Pakistan’s Foreign Ministry says an eight-year-old child has been killed by alleged cross-border Indian gunfire in the Himalayan region of Kashmir.
The ministry further said on Tuesday that an Indian diplomat had been summoned to receive Islamabad’s official protest over the deadly shooting on Monday, which allegedly occurred in the village of Jijot Bahadar in Khuiratta region on the Pakistani side of Kashmir.
There was no official reaction from New Delhi.
Tensions have recently been running unusually high between the two nuclear-armed neighbors. Mutual accusations of cross-border fire have increased, and the two sides often claim civilians have been targeted in hostile fire.
New Delhi also accuses Islamabad of backing militants in the region.
According to Pakistani authorities, Indian forces have violated the cease-fire dividing their respective sectors of Kashmir more than 335 times so far this year, leading to the killing of 15 civilians and the injuring of 65 others.

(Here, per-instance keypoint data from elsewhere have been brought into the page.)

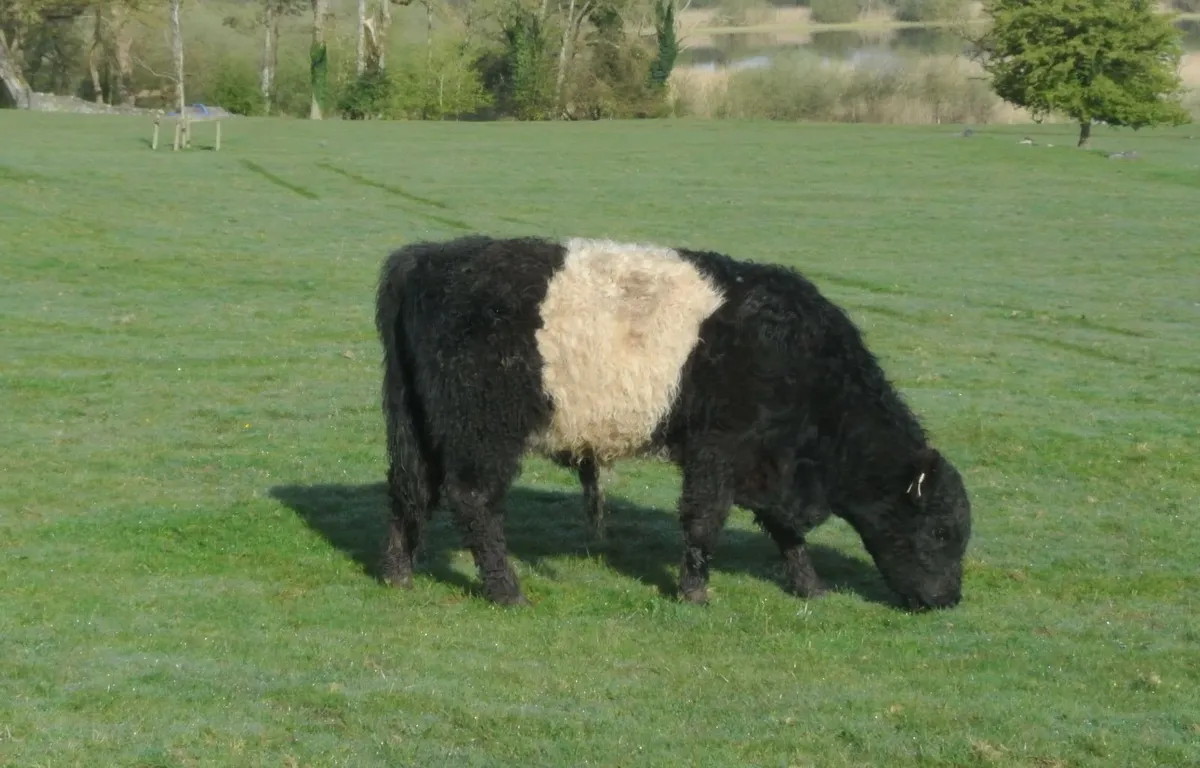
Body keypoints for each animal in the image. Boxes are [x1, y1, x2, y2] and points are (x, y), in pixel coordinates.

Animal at [374, 234, 972, 611]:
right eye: (942, 531)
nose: (947, 600)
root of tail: (429, 258)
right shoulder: (719, 448)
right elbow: (705, 520)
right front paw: (695, 592)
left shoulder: (766, 464)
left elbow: (784, 529)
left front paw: (810, 586)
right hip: (483, 432)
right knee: (473, 502)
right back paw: (507, 591)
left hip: (418, 428)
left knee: (409, 492)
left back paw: (399, 575)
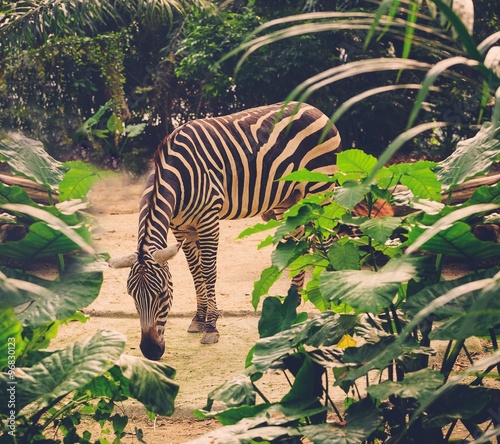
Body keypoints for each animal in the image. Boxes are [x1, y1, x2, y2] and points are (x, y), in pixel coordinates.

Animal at [108, 103, 344, 360]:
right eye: (131, 295)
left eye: (162, 294)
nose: (150, 352)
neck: (177, 177)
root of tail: (314, 108)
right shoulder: (181, 228)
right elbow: (195, 272)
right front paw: (199, 318)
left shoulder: (209, 220)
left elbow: (208, 271)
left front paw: (211, 327)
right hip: (289, 200)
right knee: (297, 241)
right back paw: (293, 301)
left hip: (320, 189)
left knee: (327, 239)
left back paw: (334, 297)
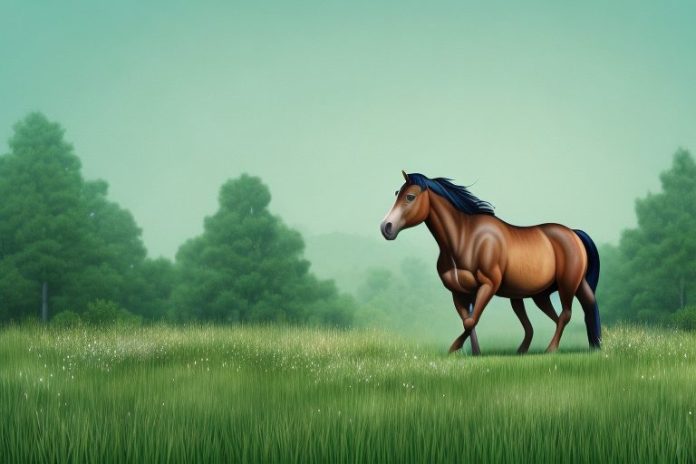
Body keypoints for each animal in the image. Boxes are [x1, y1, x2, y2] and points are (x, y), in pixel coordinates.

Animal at [380, 171, 601, 354]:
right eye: (397, 193)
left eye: (410, 196)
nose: (386, 227)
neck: (464, 239)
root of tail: (573, 233)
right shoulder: (458, 292)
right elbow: (469, 322)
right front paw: (473, 353)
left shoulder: (488, 285)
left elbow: (470, 322)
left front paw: (454, 349)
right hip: (542, 293)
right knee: (569, 312)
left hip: (567, 284)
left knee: (565, 314)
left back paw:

The development came days after the Pakistani army said it had targeted and destroyed an Indian military post near the village of Tatta Pani, killing five soldiers in retaliation for alleged sniper fire by Indian troops that killed a Pakistani civilian.
Pakistani and Indian troops regularly exchange fire in the restive Kashmir, each accusing the other of initiating fire. In 2016, Indian artillery fire and shelling allegedly struck a passenger bus in Pakistani side of disputed Kashmir, killing 12 civilians.
The Monday incident marked the latest escalation in Kashmir, which has been divided between the two countries since Britain ended its colonial rule of the region. Both countries, however, claim the area in its entirety.
Since the partition 71 years ago, India and Pakistan have fought four wars, three of them over Kashmir. An overwhelming majority of Kashmir’s population of nearly 12.5 million are Muslims.